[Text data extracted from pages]
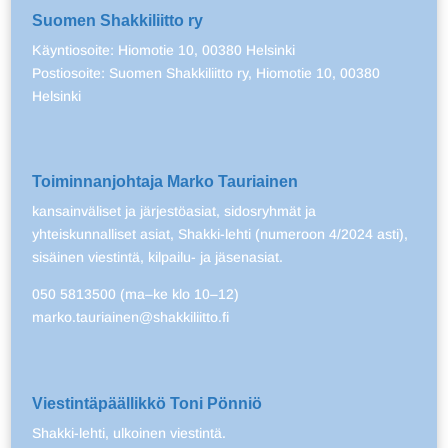
Suomen Shakkiliitto ry
Käyntiosoite: Hiomotie 10, 00380 Helsinki
Postiosoite: Suomen Shakkiliitto ry, Hiomotie 10, 00380
Helsinki
Toiminnanjohtaja Marko Tauriainen
kansainväliset ja järjestöasiat, sidosryhmät ja
yhteiskunnalliset asiat, Shakki-lehti (numeroon 4/2024 asti),
sisäinen viestintä, kilpailu- ja jäsenasiat.
050 5813500 (ma–ke klo 10–12)
marko.tauriainen@shakkiliitto.fi
Viestintäpäällikkö Toni Pönniö
Shakki-lehti, ulkoinen viestintä.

[Task to carry out] Copy out every line of text from the items above word for word, leaving out the pictures.

[The completed task]
Suomen Shakkiliitto ry
Käyntiosoite: Hiomotie 10, 00380 Helsinki
Postiosoite: Suomen Shakkiliitto ry, Hiomotie 10, 00380
Helsinki
Toiminnanjohtaja Marko Tauriainen
kansainväliset ja järjestöasiat, sidosryhmät ja
yhteiskunnalliset asiat, Shakki-lehti (numeroon 4/2024 asti),
sisäinen viestintä, kilpailu- ja jäsenasiat.
050 5813500 (ma–ke klo 10–12)
marko.tauriainen@shakkiliitto.fi
Viestintäpäällikkö Toni Pönniö
Shakki-lehti, ulkoinen viestintä.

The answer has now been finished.